The lyrics are on a personal narrative. Restaurnaut tells you stories, some about growing up and that sort of idea of life and some are just of personal preferences. I particularly enjoy the lyric about "exercise your exorcism on TV" because it either makes me want to throw my television out the window or air my dirty laundry on a reality show-- I'm not sure which. But that is the way that the lyrics of Restaurnaut read. Sometimes they seem so straight forward, but other times you can spend time listening to them over and over, trying to figure them out, like reading a great book. (Sorry high school English teachers, there is no one correct answer to "What is this book about?")

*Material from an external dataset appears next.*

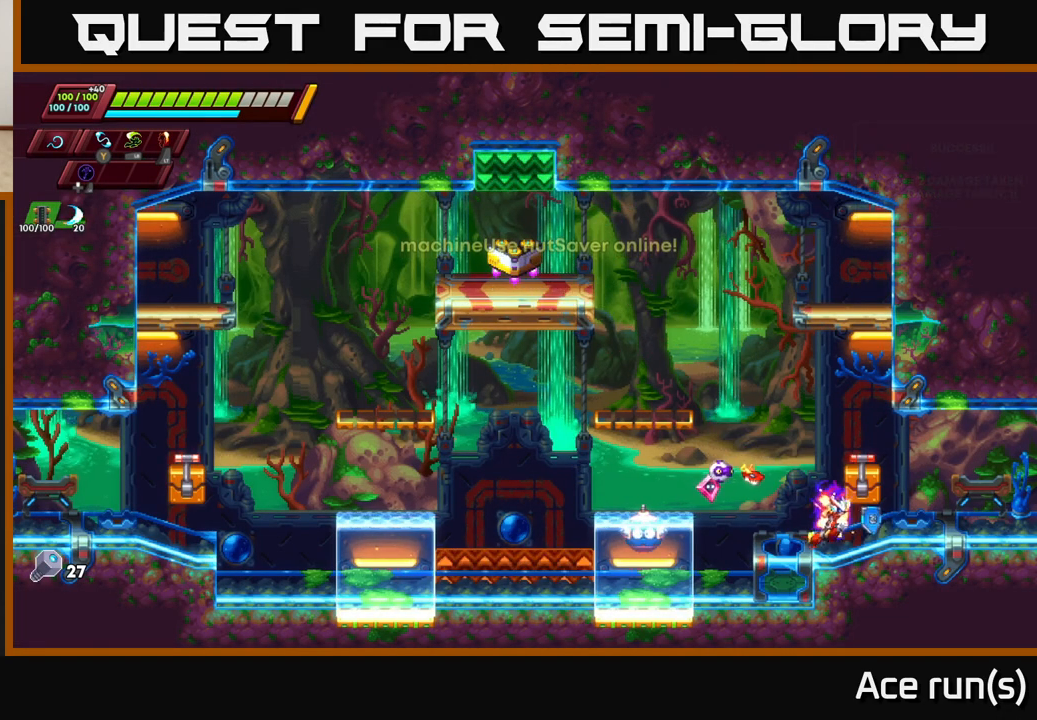
{"buttons": ["R2"], "left_stick": "right", "right_stick": "center", "events": [[50, "R2", "down"], [283, "R2", "up"], [350, "R2", "down"]]}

I'm not sure if they still have record label subscriptions or if they ever did, but if you're not subscribed to Rok Lok Records than you've obviously not been paying attention to all of the words that I type. This is one of those instances where friends work together and Restaurnaut- an artist I enjoy greatly- ends up on a label I enjoy greatly. I guess there is a bit of relativity in the cassette community in that way, that everyone seems to get around and this might mean an eventual Stars Are Insane cassette release on Kerchow, but even if that isn't brought on by this you just have to keep listening to Restaurnaut. If not for me, do it for the horses.